__Source extract__:
A community group investigated the riot and blamed the unrest on alleged police brutality, the city’s “slums” and a lack of support from city leaders.
Shining light on problems
Assessing the impact of the Riviera Beach riot is difficult. Many participants are dead, cut down by the dangers of urban life.
The riot brought attention to some of the racial and social problems in Riviera Beach, where blacks struggled to have simple things like sidewalks and street lights, Rodgers said.
“We were still segregated as far as housing was concerned,” Rodgers said. “Everybody knew where the black section was and that was the line of demarcation.”
It would take Riviera Beach blacks another four years to become the majority on the city council.
Today, the five-member council remains majority black, with one white councilman, Jim Jackson.
The city still battles with crime and poverty. But some new middle class communities are sprouting along Congress Avenue and Military Trail.
Singer Island no longer is segregated. There’s been no mass influx of blacks, but influential blacks such as Rodgers and former Mayor Michael Brown call the island home.
In the 1960s, blacks were banned from the very beach the city owns. The public beach is still the subject of controversy with some racial overtones.

__Information provided__:
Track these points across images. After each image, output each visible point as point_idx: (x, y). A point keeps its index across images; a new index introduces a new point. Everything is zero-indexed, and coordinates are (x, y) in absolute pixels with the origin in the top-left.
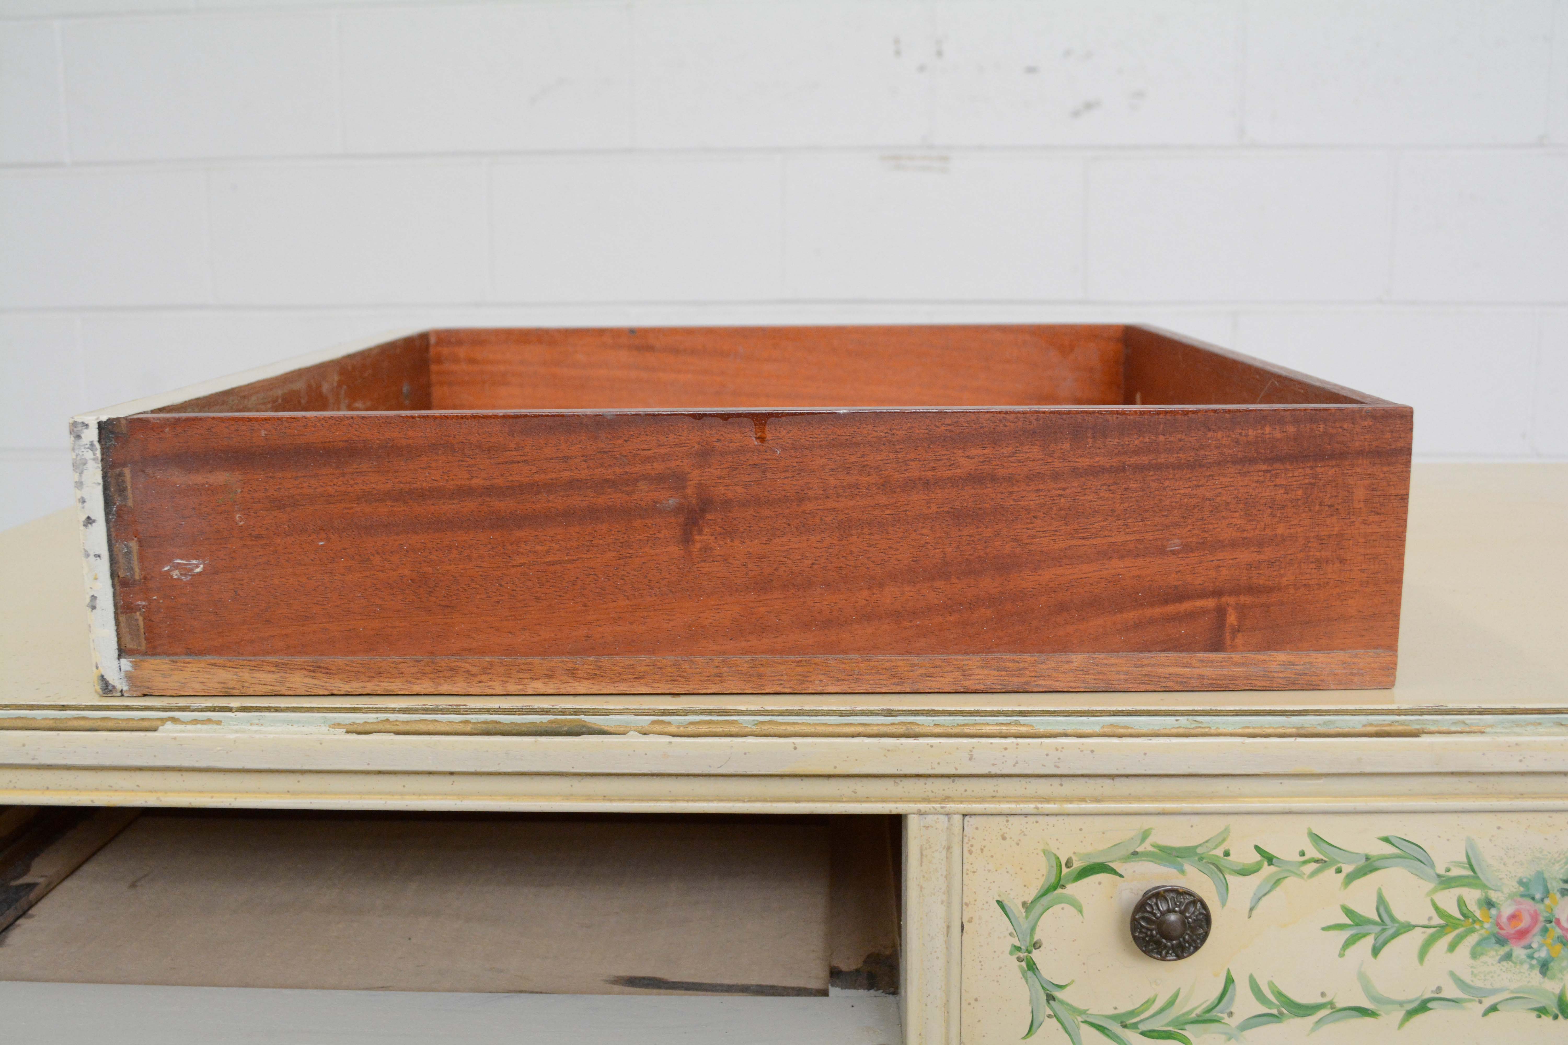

__Task list__:
• 1. Answer these questions from the passage on the Riviera Beach riot, one per line:
(a) How many members sit on the city council today, and how many of them are white?
(b) From what were blacks banned in the 1960s?
(c) Along which roads are new middle-class communities appearing?
• 2. According to the passage on the Riviera Beach riot, why is it difficult to assess the riot's impact? Answer in one to three sentences.
• 3. Continue the passage on the Riviera Beach riot from its last sentence.

__Answers__:
• 1.
(a) The council has five members, and one of them, Jim Jackson, is white.
(b) In the 1960s, blacks were banned from the beach that the city owns.
(c) They are appearing along Congress Avenue and Military Trail.

• 2. Assessing the riot's impact is difficult because many of its participants are dead. They were cut down by the dangers of urban life.

• 3.
When Black Entertainment Television announced it was coming to Riviera Beach to tape its three-day beach party, Spring Bling, this past spring, some whites were up in arms. Singer Island business owners complained that they would lose money because their patrons feared about 3,000 black college students descending upon the city’s beach. Singer Island hotels and condo groups hired sheriff’s deputies to provide extra security.
But Spring Bling went off without a hitch. Some island business owners were surprised that they actually made money.
Longtime black activist the Rev. Herman McCray said the goal always has been to provide blacks with opportunities in Riviera Beach. During the 1960s, the chances to work in a professional environment were limited.
The struggle for equality, which sometimes includes extreme measures, has been fruitful, McCray said.
“It has afforded blacks the chance to showcase their talents in a way that they may not have gotten somewhere else,” McCray said. “We have a black police chief. We have a black fire chief. We have a black city manager. We have a black librarian. We have black city councilmen. We have not come up short on giving blacks opportunities.”